## EJERCICIOS POR RESOLVER
a. Responde según el texto sobre la legislación de vivienda en Uruguay:
(i) ¿Cuándo se aprobó la ley 13.728?
(ii) ¿Por qué organismo se remplazaron los órganos políticos que dirigían el sector durante la dictadura?
(iii) ¿Qué criminalizó la ley 18.116?
b. Extrae sin cambios del texto sobre la legislación de vivienda en Uruguay el tramo que va desde "El Uruguay tiene, desde" hasta "los bienes sociales.".

## TEXTO CITADO

━━━━━━━━

El Uruguay tiene, desde hace casi 50 años, una legislación de vivienda social que fue de avanzada en su época (lo sigue siendo hoy en muchos aspectos), y es tomada como referencia en varios países de la región. La pieza maestra de esa legislación, la ley 13.728, aprobada a fines de 1968 en un momento muy difícil para el país, social, económica y políticamente, constituyó un enorme paso adelante en la dirección del mejoramiento de la calidad de vida de la población y la redistribución de los bienes sociales.
Esa norma representó una de las últimas manifestaciones del Estado de bienestar (que matrizó sus políticas sociales durante la primera mitad larga del siglo pasado) y fue severamente trastocada en la dictadura. Así, se puso al mercado como actor central de las acciones en vivienda; se eliminó la propiedad colectiva en las cooperativas; se suprimieron los órganos políticos que dirigían el sector, remplazándolos por el Banco Hipotecario: desapareció la autonomía de recursos del Fondo Nacional de Vivienda; se eliminaron los institutos de asistencia técnica, y otras perlitas similares.
Aunque parte de esos cambios, que sustituían la visión social anterior por una crudamente mercantil, tuvieron marcha atrás, aún hubo tiempo para nuevas salvajadas en los neoliberales años noventa. Entre otros: la severa reducción de los requisitos mínimos de adecuación de las viviendas con la creación de los “núcleos básicos evolutivos” e, incluso, en una fecha tan cercana como 2007, la ley 18.116, votada por casi todos los diputados y con la unanimidad de los senadores (en este caso, sin discusión) criminalizó la ocupación de tierras para vivir en ellas, un recurso extremo de la desesperación, al que se debe buena parte de la creación de ciudades en un mundo que los europeos llamaron “nuevo”.

━━━━━━━━

## DATOS GUARDADOS

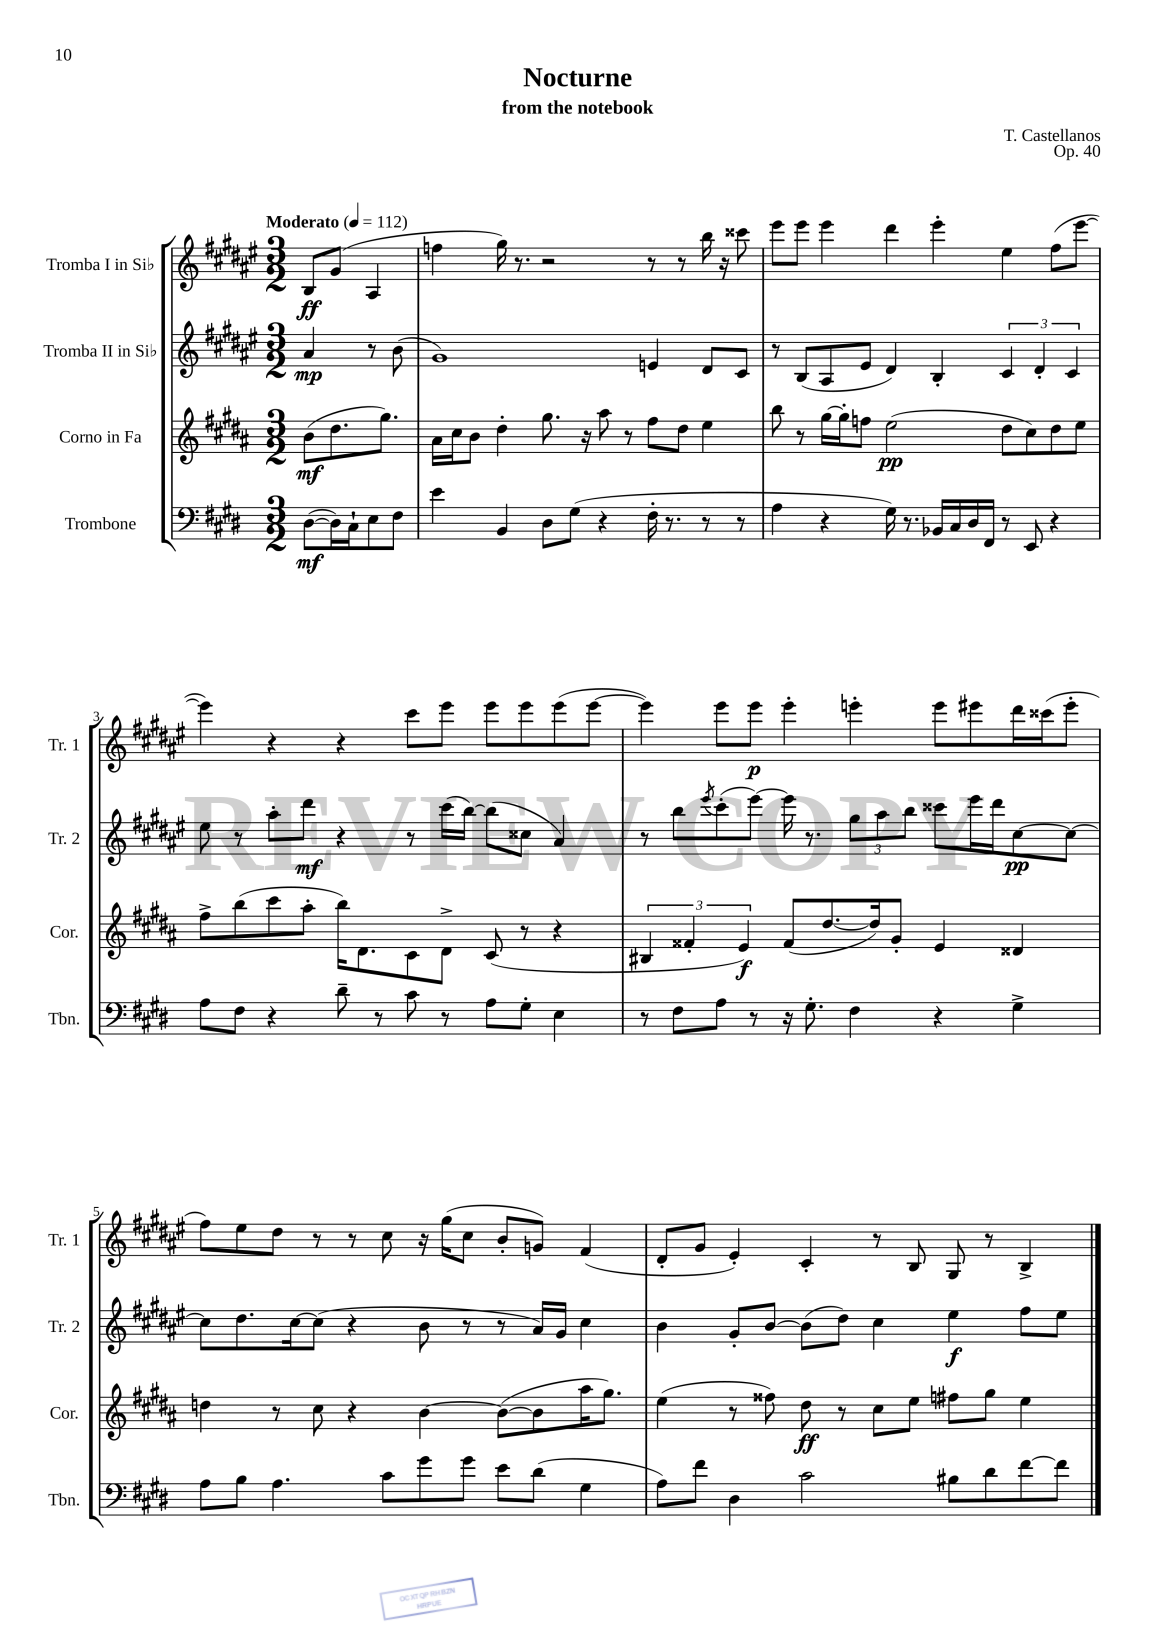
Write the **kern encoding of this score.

━━━━━━━━

## RESPUESTAS POR EJERCICIO
a.
(i) A fines de 1968.
(ii) Por el Banco Hipotecario.
(iii) La ocupación de tierras para vivir en ellas.

b.
El Uruguay tiene, desde hace casi 50 años, una legislación de vivienda social que fue de avanzada en su época (lo sigue siendo hoy en muchos aspectos), y es tomada como referencia en varios países de la región. La pieza maestra de esa legislación, la ley 13.728, aprobada a fines de 1968 en un momento muy difícil para el país, social, económica y políticamente, constituyó un enorme paso adelante en la dirección del mejoramiento de la calidad de vida de la población y la redistribución de los bienes sociales.